Я вздрогнул. В замок? Избави Святой, благословен Он!
Он понял. Засмеялся – весело, словно и в самом деле пошутил.
– А ты заметил, как пан лекарь на нас с пани смотрел?
Я вспомнил мрачного к'Рамоля и усмехнулся.
– Не по коту сметана! А знаешь, пан Юдка, в этой пани есть свой смак! Видал?
Он протянул вперед правую руку. На запястье темнел кровавый след – чьи-то ногти впились в кожу.
Ясное дело чьи.
– Когда пан будет вновь стирать того кота, – вздохнул я, – то пусть пан его не выкручивает, а так на веревку вешает.
Он хохотал долго, хлопая себя по брюху и тряся щеками. Наконец махнул рукой:
– Ладно! Так и повешу. Да знаешь ли, пан Юдка, это не то, что ты подумал. Дело иначе было. Решил я поглядеть, из какого теста эта пани. Повел ее маеток показать – и на стайню завел. А там одну девку как раз плетью охаживали. Воровать вздумала, бесова дочь! Я велел ее на воздусях парить, под колокольчики – пока не сдохнет. И что ты думал? Эта пани Сале до самого конца простояла, глаз оторвать не могла. За руку меня взяла – и смотрела.

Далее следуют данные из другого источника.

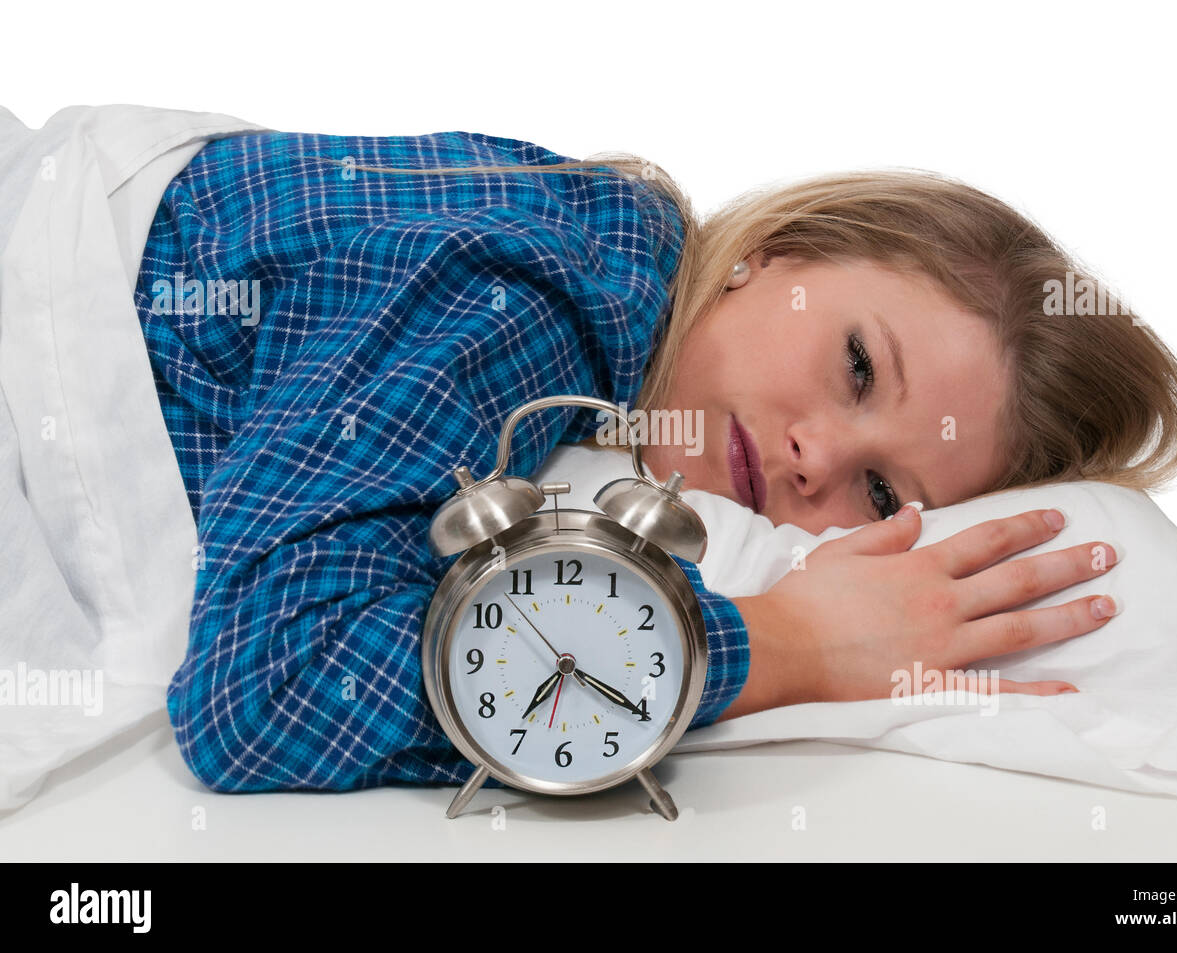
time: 7:20
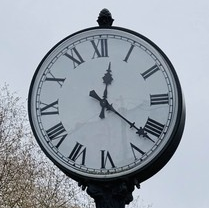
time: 12:21
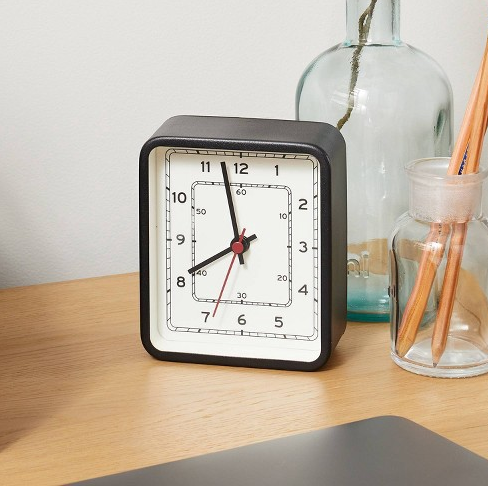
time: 7:57
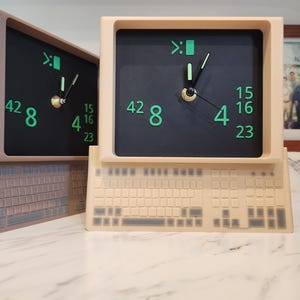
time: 12:04
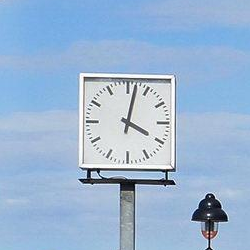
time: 4:02
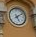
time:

Он вновь покрутил исцарапанной рукой, расправил усы:
– Вот таких и люблю! Знатная пани! И чернокнижница зацная! Книгу «Рафли» читала, и «Задею», и «Сирин». Только, говорит, они у них иначе зовутся.
Вот даже как? Интересно, есть ли в том Сосуде книга «Зогар»?
– Что меня дивит, пан Юдка… Если они в наши края за ребенком собрались, отчего про обратный путь не подумали? Я тоже кое-что прикинул, «Рафли» полистал. Трудное дело за этот Рубеж пробраться! А они – как в омут.
Наши взгляды встретились. Трудно врать такому, как пан Мацапура!
Трудно – но можно. Этому гою незачем знать о визах, о том, что в каждом Сосуде имеются консулы. Сале молчит – и я молчать буду.
– Видать, очень им этот ребенок нужен, пан Станислав.
– Видать…
Он нахмурился, замолчал, а я вновь взглянул на портрет. Неужели этот, в испанском платье да с белым камнем в цепи, – его батюшка? Вот уж поистине: не в отца, а в проезжего молодца!
– А хорошо бы, пан Юдка, самим дорогу в иной мирок сыскать! Чтоб только мы об этом пути знали, а? Вот тогда и с дитем разберемся – кому он там нужен да зачем.
Мог бы не говорить! Я сразу понял, почему пан Мацапура принялся пани Сале обхаживать. У той, понятно, свой интерес, да только нашего пана не проведешь! Аукнется ей ее белое платье! В нем и зароют, едва дорожка через Рубеж откроется!
– Есть у меня думка, как толк наладить! А ведь у них там даже рушниц нет!.. Да, ты этого ребенка-то видел?
– Видел, пан Станислав, – удивился я. – Только не разглядывал. Дите себе – и дите!
Он вновь задумался. Выпустил клуб сизого дыма, качнул головой.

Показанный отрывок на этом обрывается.